Diplomatie: Le nouvel Ambassadeur du Mali en Chine reçoit les instructions du Chef de l’Etat

Dans un contexte international en pleine mutation, le Mali continue de renforcer ses relations diplomatiques avec ses partenaires stratégiques. Ce lundi 10 juin 2024, le Président de la Transition, S.E le Colonel Assimi GOÏTA, a accordé une audience solennelle au nouvel Ambassadeur du Mali en Chine, M Élise Jean DAO. Cette rencontre a été l’occasion pour le Président de donner des orientations stratégiques à l’ambassadeur DAO avant son départ pour la Chine.

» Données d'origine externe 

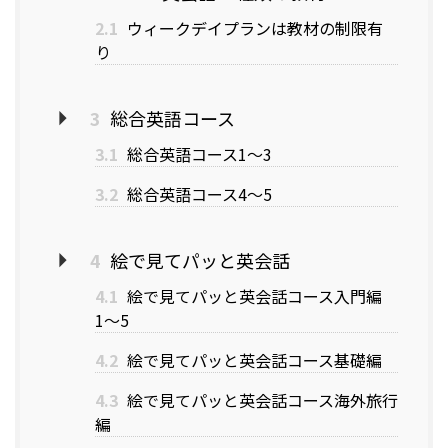
2.1
ウィークデイプランは教材の制限有
り
3
総合英語コース
3.1
総合英語コース1〜3
3.2
総合英語コース4〜5
4
絵で見てパッと英会話
4.1
絵で見てパッと英会話コース入門編
1〜5
4.2
絵で見てパッと英会話コース基礎編
4.3
絵で見てパッと英会話コース海外旅行
編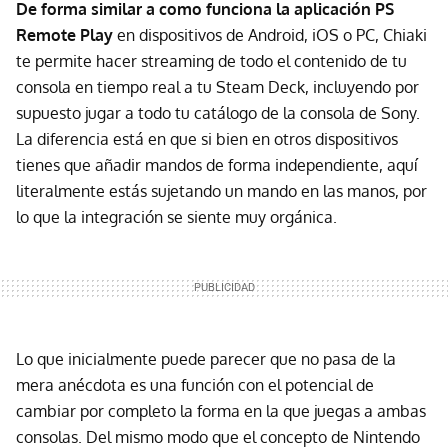
De forma similar a como funciona la aplicación PS
Remote Play
en dispositivos de Android, iOS o PC, Chiaki
te permite hacer streaming de todo el contenido de tu
consola en tiempo real a tu Steam Deck, incluyendo por
supuesto jugar a todo tu catálogo de la consola de Sony.
La diferencia está en que si bien en otros dispositivos
tienes que añadir mandos de forma independiente, aquí
literalmente estás sujetando un mando en las manos, por
lo que la integración se siente muy orgánica.
Lo que inicialmente puede parecer que no pasa de la
mera anécdota es una función con el potencial de
cambiar por completo la forma en la que juegas a ambas
consolas. Del mismo modo que el concepto de Nintendo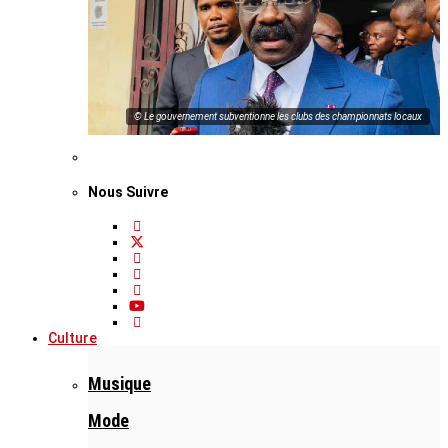
© Le gouvernement subventionne les clubs des championnats locaux
Nous Suivre
Culture
Musique
Mode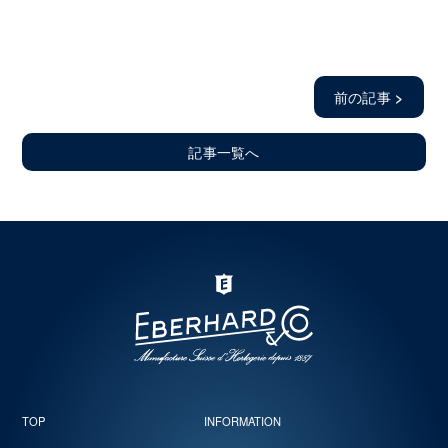
前の記事
>
記事一覧へ
TOP
INFORMATION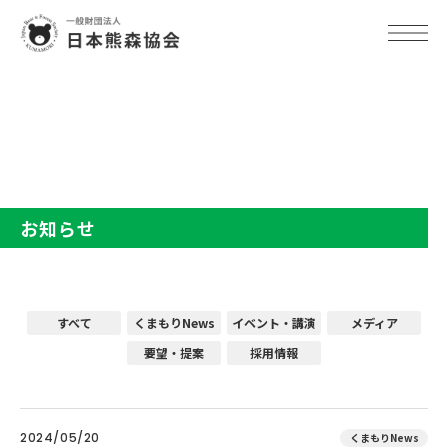
TOP
お知らせ
お知らせ
すべて
くまもりNews
イベント・講演
メディア
要望・提案
採用情報
2024/05/20
くまもりNews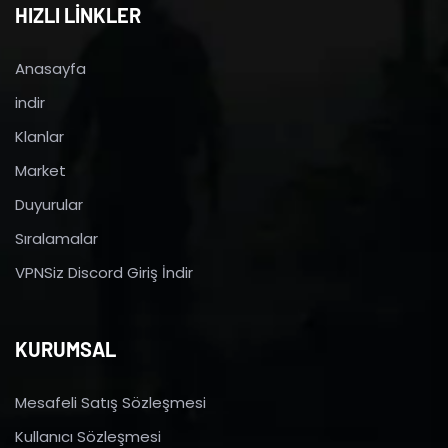
HIZLI LİNKLER
Anasayfa
indir
Klanlar
Market
Duyurular
Sıralamalar
VPNSiz Discord Giriş İndir
KURUMSAL
Mesafeli Satış Sözleşmesi
Kullanıcı Sözleşmesi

Le Président GOÏTA a souligné l’importance capitale des relations entre le Mali et la Chine. « La Chine est un partenaire de longue date, dont le soutien dans les domaines économiques, technologiques et infrastructurels a été crucial pour le développement de notre pays », a déclaré le Chef de l’État. Il a insisté sur la nécessité de renforcer ces liens pour faire face aux défis actuels et futurs. Le nouvel Ambassadeur M. élise Jean DAO qui se dit honoré de la confiance placée en lui pour représenter le Mali en Chine a exprimé sa gratitude au Président de la Transition, Chef de l’État. Il a réitéré son engagement à travailler sans relâche pour promouvoir les intérêts de notre pays et renforcer notre partenariat stratégique avec la Chine.